◆ TEXT EXTRACT
..........
The worry I hear most is, “If I let myself feel, I’ll drown.” You won’t. Feeling is not the same as wallowing. It is focused, time-bound, and skillful. It is the choice to face the wave and breathe through it, not to stand with your back to the ocean.

Here is a simple, repeatable plan that works in real life:

  • Name it: “Sad,” “angry,” “scared,” or “ashamed.” Use plain words.
  • Breathe slow for 90 seconds. In through the nose, out longer than in.
  • Locate it in the body. Chest tight? Gut heavy? Notice without fixing.
  • Move it. Walk, stretch, shake out your hands. Motion helps emotion move.
  • Write one page. No edits. Stop after the page. Burn it if you want.
  • Tell one safe person the headline, not the whole story.

These steps keep you present and out of spirals. They build capacity, the way lifting builds muscle. A little, often, beats a lot, rarely.

Answering the Pushback

Some say, “Feeling is indulgent.” No. It is maintenance. People who feel cleanly react less, decide better, and apologize faster. Others argue, “I don’t have time.” You’re already paying in lost focus, poor sleep, and conflict. Ten minutes of honest feeling saves hours of repair later.
..........
◆ EXTRACTED INFORMATION
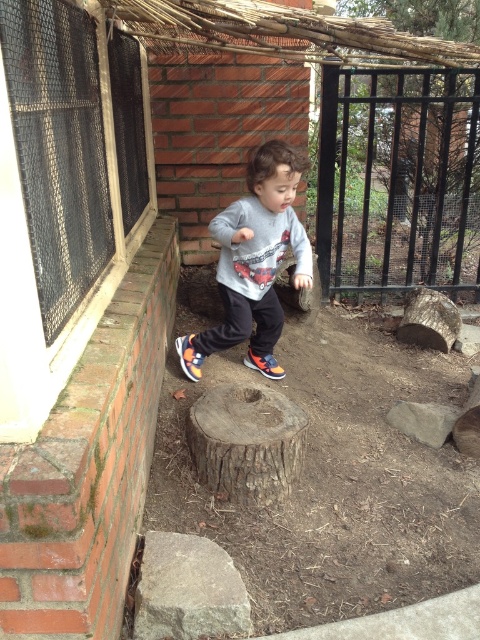
Question: Which of the following is the farthest from the observer?

Choices:
 (A) click(x=336, y=161)
 (B) click(x=416, y=410)

Answer: (A)

Question: Is metal mesh screen at left to the right of brown rough wood stump at center from the viewer's perspective?

Choices:
 (A) yes
 (B) no

Answer: (B)

Question: Which object is positioned closest to the multicolored fabric shoe at center?

Choices:
 (A) orange suede shoe at center
 (B) gray rough rock at lower left
 (C) metal mesh screen at left
 (D) brown rough wood stump at center

Answer: (A)

Question: Does metal mesh screen at left have a lesser width compared to brown rough wood stump at center?

Choices:
 (A) no
 (B) yes

Answer: (B)

Question: Which object is the farthest from the brown rough wood stump at center?

Choices:
 (A) gray rough rock at center
 (B) black metal fence at upper right
 (C) multicolored fabric shoe at center

Answer: (B)

Question: Does multicolored fabric shoe at center have a larger size compared to orange suede shoe at center?

Choices:
 (A) no
 (B) yes

Answer: (B)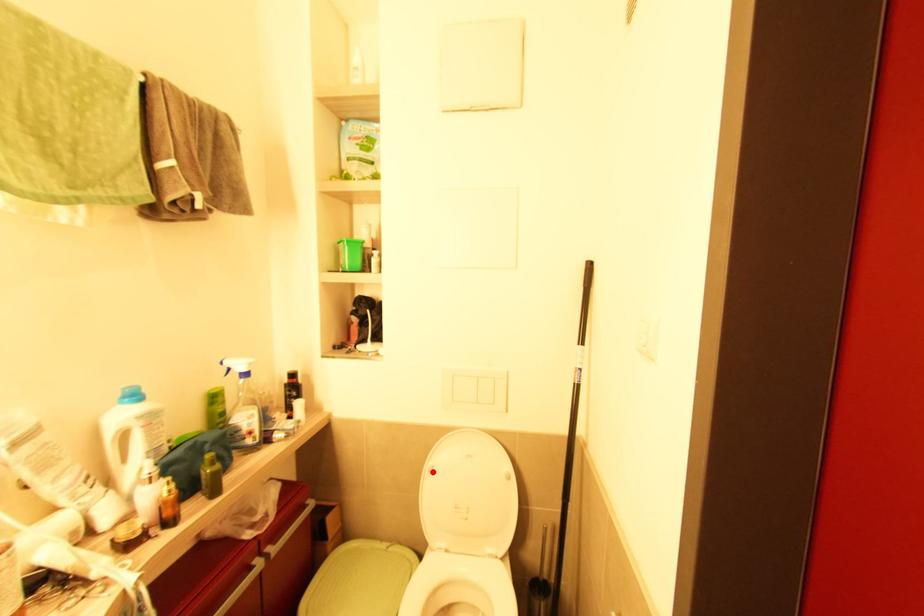
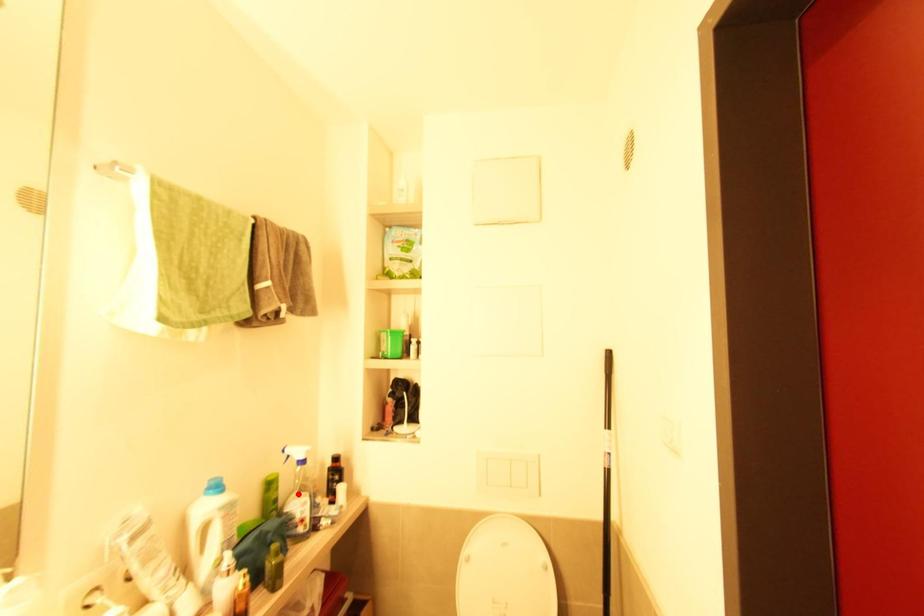
Based on the photo, I am providing you with two images of the same scene from different viewpoints. A red point is marked on the first image and another point is marked on the second image. Is the red point in image1 aligned with the point shown in image2?

No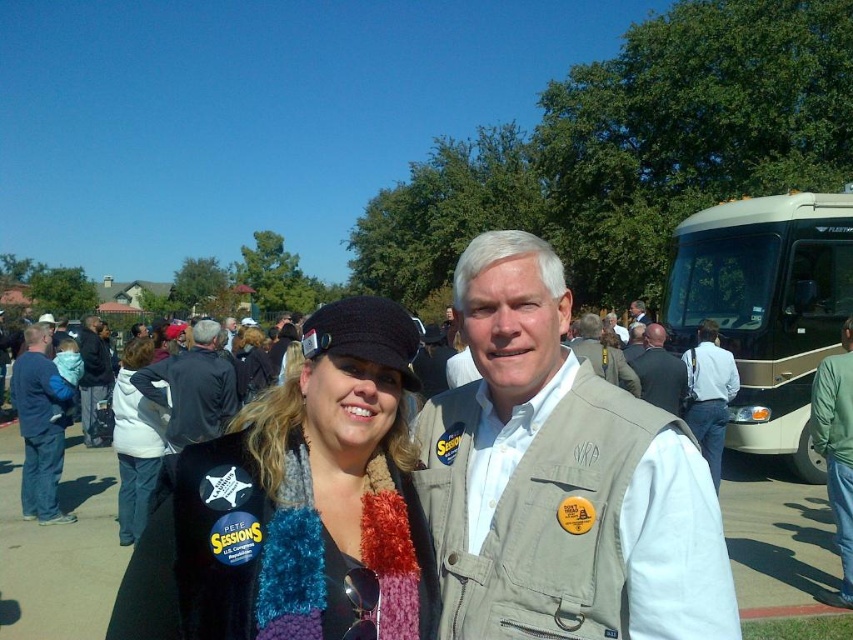
Question: Does khaki vest at center have a lesser width compared to light beige vest at center?

Choices:
 (A) yes
 (B) no

Answer: (A)

Question: Observing the image, what is the correct spatial positioning of knitted scarf at center in reference to gold metallic bus at right?

Choices:
 (A) left
 (B) right

Answer: (A)

Question: Which of these objects is positioned farthest from the light beige vest at center?

Choices:
 (A) white fleece jacket at lower left
 (B) tan fabric vest at center
 (C) khaki vest at center
 (D) beige vest at center

Answer: (B)

Question: Which point is farther to the camera?

Choices:
 (A) (137, 458)
 (B) (704, 285)
 (C) (705, 417)
 (D) (144, 390)

Answer: (B)

Question: Considering the real-world distances, which object is closest to the knitted scarf at center?

Choices:
 (A) blue denim jeans at left
 (B) gold metallic bus at right
 (C) dark blue jacket at center

Answer: (C)

Question: Is gold metallic bus at right positioned at the back of green fabric pants at lower right?

Choices:
 (A) yes
 (B) no

Answer: (A)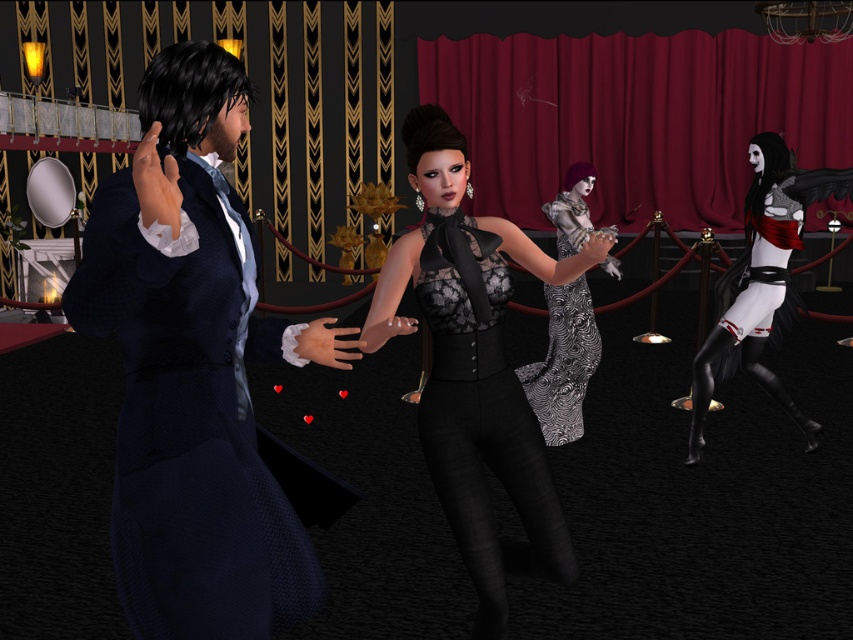
Which is in front, point (305, 589) or point (527, 378)?

Point (305, 589) is more forward.

Which of these two, velvet blue suit at left or silver metallic dress at center, stands shorter?

Standing shorter between the two is velvet blue suit at left.

Measure the distance between velvet blue suit at left and camera.

The distance of velvet blue suit at left from camera is 1.32 meters.

Where is `velvet blue suit at left`? This screenshot has height=640, width=853. velvet blue suit at left is located at coordinates (194, 369).

Looking at this image, does lace fabric dress at center appear over white matte dress at right?

No.

Is point (515, 394) positioned after point (780, 236)?

No, it is in front of (780, 236).

Locate an element on the screen. lace fabric dress at center is located at coordinates (474, 368).

Is white matte dress at right positioned in front of silver metallic dress at center?

That is False.

Is point (764, 259) more distant than point (576, 280)?

That is False.

Locate an element on the screen. The width and height of the screenshot is (853, 640). white matte dress at right is located at coordinates (763, 276).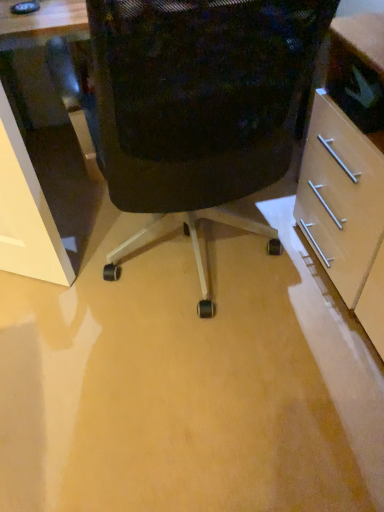
Question: Should I look upward or downward to see black mesh chair at center?

Choices:
 (A) up
 (B) down

Answer: (A)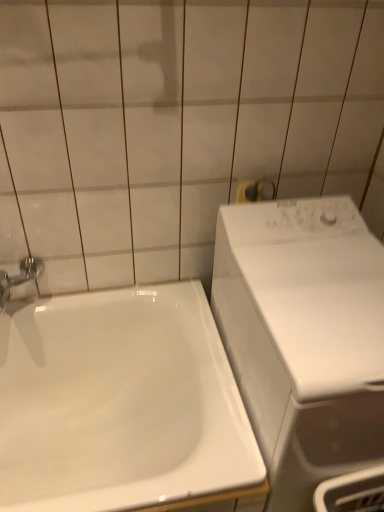
What is the approximate width of chrome metallic faucet at left?

chrome metallic faucet at left is 7.14 inches wide.

Describe the element at coordinates (19, 277) in the screenshot. I see `chrome metallic faucet at left` at that location.

Locate an element on the screen. The height and width of the screenshot is (512, 384). white glossy sink at lower left is located at coordinates (123, 406).

The width and height of the screenshot is (384, 512). I want to click on white glossy washing machine at right, so click(x=304, y=337).

Considering the relative positions of white glossy washing machine at right and white glossy sink at lower left in the image provided, is white glossy washing machine at right to the left or to the right of white glossy sink at lower left?

Based on their positions, white glossy washing machine at right is located to the right of white glossy sink at lower left.

Which object is more forward, white glossy washing machine at right or white glossy sink at lower left?

white glossy washing machine at right is in front.

Can you tell me how much white glossy washing machine at right and white glossy sink at lower left differ in facing direction?

The angle between the facing direction of white glossy washing machine at right and the facing direction of white glossy sink at lower left is 0.706 degrees.

Does point (255, 361) appear closer or farther from the camera than point (170, 478)?

Point (255, 361) appears to be farther away from the viewer than point (170, 478).

From a real-world perspective, is chrome metallic faucet at left beneath white glossy sink at lower left?

No, from a real-world perspective, chrome metallic faucet at left is not beneath white glossy sink at lower left.

From the image's perspective, does chrome metallic faucet at left appear higher than white glossy sink at lower left?

Yes.

Considering the sizes of objects chrome metallic faucet at left and white glossy sink at lower left in the image provided, who is thinner, chrome metallic faucet at left or white glossy sink at lower left?

chrome metallic faucet at left is thinner.

Is point (2, 270) positioned behind point (32, 457)?

No, (2, 270) is closer to viewer.

Between white glossy washing machine at right and chrome metallic faucet at left, which one appears on the right side from the viewer's perspective?

white glossy washing machine at right.

Does white glossy washing machine at right have a larger size compared to chrome metallic faucet at left?

Yes, white glossy washing machine at right is bigger than chrome metallic faucet at left.

From the image's perspective, is white glossy washing machine at right positioned above or below chrome metallic faucet at left?

From the image's perspective, white glossy washing machine at right appears below chrome metallic faucet at left.

Would you consider white glossy washing machine at right to be distant from chrome metallic faucet at left?

No, there isn't a large distance between white glossy washing machine at right and chrome metallic faucet at left.

Considering the relative positions of white glossy sink at lower left and chrome metallic faucet at left in the image provided, is white glossy sink at lower left to the right of chrome metallic faucet at left from the viewer's perspective?

Yes, white glossy sink at lower left is to the right of chrome metallic faucet at left.

You are a GUI agent. You are given a task and a screenshot of the screen. Output one action in this format:
    pyautogui.click(x=<x>, y=<y>)
    Task: Click on the sink below the chrome metallic faucet at left (from a real-world perspective)
    
    Given the screenshot: What is the action you would take?
    pyautogui.click(x=123, y=406)

What's the angular difference between white glossy sink at lower left and chrome metallic faucet at left's facing directions?

The angle between the facing direction of white glossy sink at lower left and the facing direction of chrome metallic faucet at left is 0.0427 degrees.

From a real-world perspective, who is located higher, white glossy sink at lower left or chrome metallic faucet at left?

In real-world perspective, chrome metallic faucet at left is above.

Is white glossy sink at lower left in front of or behind white glossy washing machine at right in the image?

white glossy sink at lower left is positioned farther from the viewer than white glossy washing machine at right.

From a real-world perspective, who is located higher, white glossy sink at lower left or white glossy washing machine at right?

white glossy washing machine at right, from a real-world perspective.

From the image's perspective, which is above, white glossy sink at lower left or white glossy washing machine at right?

white glossy washing machine at right appears higher in the image.

Find the location of a particular element. tap that appears above the white glossy washing machine at right (from a real-world perspective) is located at coordinates (19, 277).

Which of these two, chrome metallic faucet at left or white glossy washing machine at right, is thinner?

chrome metallic faucet at left.

Choose the correct answer: Is chrome metallic faucet at left inside white glossy washing machine at right or outside it?

chrome metallic faucet at left is not inside white glossy washing machine at right, it's outside.

Identify the location of washing machine in front of the white glossy sink at lower left. Image resolution: width=384 pixels, height=512 pixels. (304, 337).

Where is `tap located above the white glossy sink at lower left (from the image's perspective)`? This screenshot has height=512, width=384. tap located above the white glossy sink at lower left (from the image's perspective) is located at coordinates (19, 277).

When comparing their distances from white glossy washing machine at right, does chrome metallic faucet at left or white glossy sink at lower left seem further?

chrome metallic faucet at left is positioned further to the anchor white glossy washing machine at right.

When comparing their distances from white glossy washing machine at right, does white glossy sink at lower left or chrome metallic faucet at left seem closer?

The object closer to white glossy washing machine at right is white glossy sink at lower left.

From the image, which object appears to be farther from white glossy sink at lower left, chrome metallic faucet at left or white glossy washing machine at right?

Among the two, chrome metallic faucet at left is located further to white glossy sink at lower left.

Estimate the real-world distances between objects in this image. Which object is closer to chrome metallic faucet at left, white glossy sink at lower left or white glossy washing machine at right?

Among the two, white glossy sink at lower left is located nearer to chrome metallic faucet at left.

Looking at the image, which one is located further to chrome metallic faucet at left, white glossy washing machine at right or white glossy sink at lower left?

The object further to chrome metallic faucet at left is white glossy washing machine at right.

Looking at this image, estimate the real-world distances between objects in this image. Which object is further from white glossy sink at lower left, white glossy washing machine at right or chrome metallic faucet at left?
..........
◆ TO DO
a – Return the emotions passage from "Here is a simple, repeatable" to "helps emotion move.".
b – Decide whether each statement agrees with the emotions passage, answering yes or no and quoting the deciding words: (i) The plan calls for slow breathing for 90 seconds. (ii) The plan advises telling one safe person the whole story. (iii) Feeling is described as the same thing as wallowing.
The rows have no connection to the emotions passage.

◆ THE RESULTS
a –
Here is a simple, repeatable plan that works in real life:

  • Name it: “Sad,” “angry,” “scared,” or “ashamed.” Use plain words.
  • Breathe slow for 90 seconds. In through the nose, out longer than in.
  • Locate it in the body. Chest tight? Gut heavy? Notice without fixing.
  • Move it. Walk, stretch, shake out your hands. Motion helps emotion move.

b –
(i) Yes: "Breathe slow for 90 seconds."
(ii) No: "Tell one safe person the headline, not the whole story."
(iii) No: "Feeling is not the same as wallowing."